Maybe the officials are getting paid by the penalty flag.

Six days after getting flagged 14 times for 169 yards in beating New Orleans 19-14, the Packers were slapped with 13 penalties for 103 yards in Friday's 9-7 loss at Jacksonville.

Last week, the problem was the Packers' young defensive backs getting a lesson in Pass Interference 101. On Friday, the problem was the Packers' veteran offensive line's clutching and grabbing.

Four of the five members of the Packers' starting offensive line were found guilty, as were two of the top backups. It began with starting right guard Mike Wahle, in his first action of the preseason, getting called for a chop block on the second play of the game. It ended with rookie center Scott Wells getting called for holding in the fourth quarter. In between, Pro Bowl guard Marco Rivera was called for holding. Wahle was called for holding. Starting left tackle Chad Clifton was called for a false start when the Jaguars were about to blitz. Center Grey Ruegamer, starting for the injured Mike Flanagan, was called for holding twice. Kevin Barry, a valuable reserve who is like a sixth starting lineman due to his role as an extra blocker on running downs, also was called for holding.

"We moved the ball," Packers coach Mike Sherman said. "We felt comfortable about moving the football. We had a 13-play drive, a 17-play drive, but we would shoot ourselves in the foot with either a turnover or with penalties. We had an inordinate amount of penalties on offense. Today we had very few defensive penalties, a reverse of last week. Our DBs didn't get penalized but our offensive line did an awful lot.

"We've got to clean that stuff up because certainly you have to put the ball in the end zone, which I know we're more than capable of doing, but you can't continue to move backward."

Despite 27 penalties in the last two games, Sherman said his team's history of penalty-free play gave him reason not to hit the panic button. The Packers had 88 accepted penalties against them last season, third-best in the league.

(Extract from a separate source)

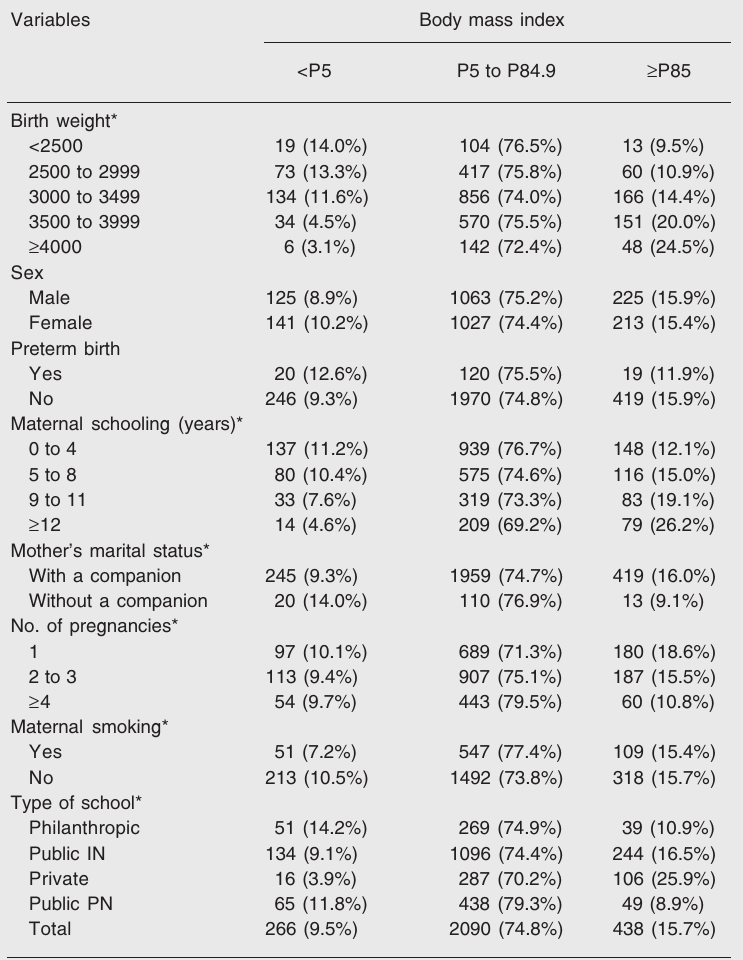
Table 2. Frequency of early life and childhood variables according to body mass index percentile distribution of the schoolchildren.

"We've been one of the least penalized teams in the league, and I'm not overly concerned at this point because of that fact," Sherman said. "I think they get tired and they don't move their feet the way they're supposed to move their feet, so they reach out and grab. We need to clean that up."

The parade of penalties goes a long way toward explaining the Packers' offensive ineptness this preseason. The Packers scored their first preseason touchdown on Friday, but still have crossed the goal line just once in 42 possessions.

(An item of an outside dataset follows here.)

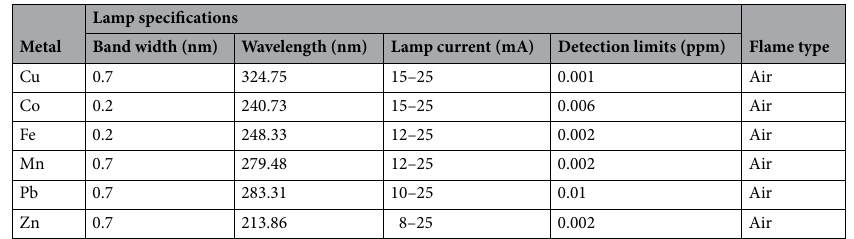
Table 1. Parameters set on the PinAAcle 900H flame/furnace Atomic Absorption Spectrophotometer (AAS).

"The concern level is not our ability to get a touchdown, it's the constant shooting ourselves in the foot that's pushing us backward," Sherman said of Friday's loss. "Making plays and then taking them away because of penalty; we made a number of plays today that we needed to give back simply because we held on a play or we didn't have a formation aligned correctly.

"It's not the players, it's not the scheme, it's not the play of the players: It's actually the mistakes that one individual would make to bring it all the way back. I think we'll be an explosive team in the red zone. I don't doubt that. But we're certainly dealing with a lot of penalties that are drive stoppers."